Габо зевает с самым невинным видом.
— А не пора ли нам перекусить, любимая? — говорит он, потягиваясь. — Что-то я изнемог от любви.
— Ах, так?! — кричит она, накидываясь на него в нешуточной ярости. — Вот так ты со мной, Габриэль Каган?! В самом интересном месте! Это ж кого я тут на груди пригрела?
Задыхаясь от смеха, он валится на спину, даже не пробуя защищаться:
— Сдаюсь!.. Сдаюсь!.. Все, Энджи, сдаюсь…
Энджи садится на него верхом, придавливает коленкой, угрожающе хватает за горло:
— Говори!
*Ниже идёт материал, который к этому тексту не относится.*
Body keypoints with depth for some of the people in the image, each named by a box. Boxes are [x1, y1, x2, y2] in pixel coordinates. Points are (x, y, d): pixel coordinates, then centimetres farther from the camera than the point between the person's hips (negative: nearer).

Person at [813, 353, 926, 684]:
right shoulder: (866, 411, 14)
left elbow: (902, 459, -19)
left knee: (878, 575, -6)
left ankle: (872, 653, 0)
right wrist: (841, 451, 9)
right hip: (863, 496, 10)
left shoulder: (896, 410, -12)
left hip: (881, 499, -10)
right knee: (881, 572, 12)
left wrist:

Что — вдруг?
— Ноги… — выдавливает из себя Габо между приступами хохота. — Ноги…
— Я тебе покажу — ноги! Ноги ему мои не нравятся — видали такого?! Говори! Что было дальше?
— Да не твои… — обессиленно шепчет Габо, отсмеявшись. — Твои ноги в полном порядке. Ноги распятия…
— Ноги распятия?
— Ноги распятия… — произносит Габо свистящим шепотом. — Едва лишь старик качнулся вперед, как статуэтка поджала ноги! На глазах у всей площади! Представляешь?! Распятие просто наотрез отказывалось участвовать в спектакле, задуманном коварным доном Хаманом! Это чудо повторилось несколько раз подряд, и все жители Толедо видели его своими глазами!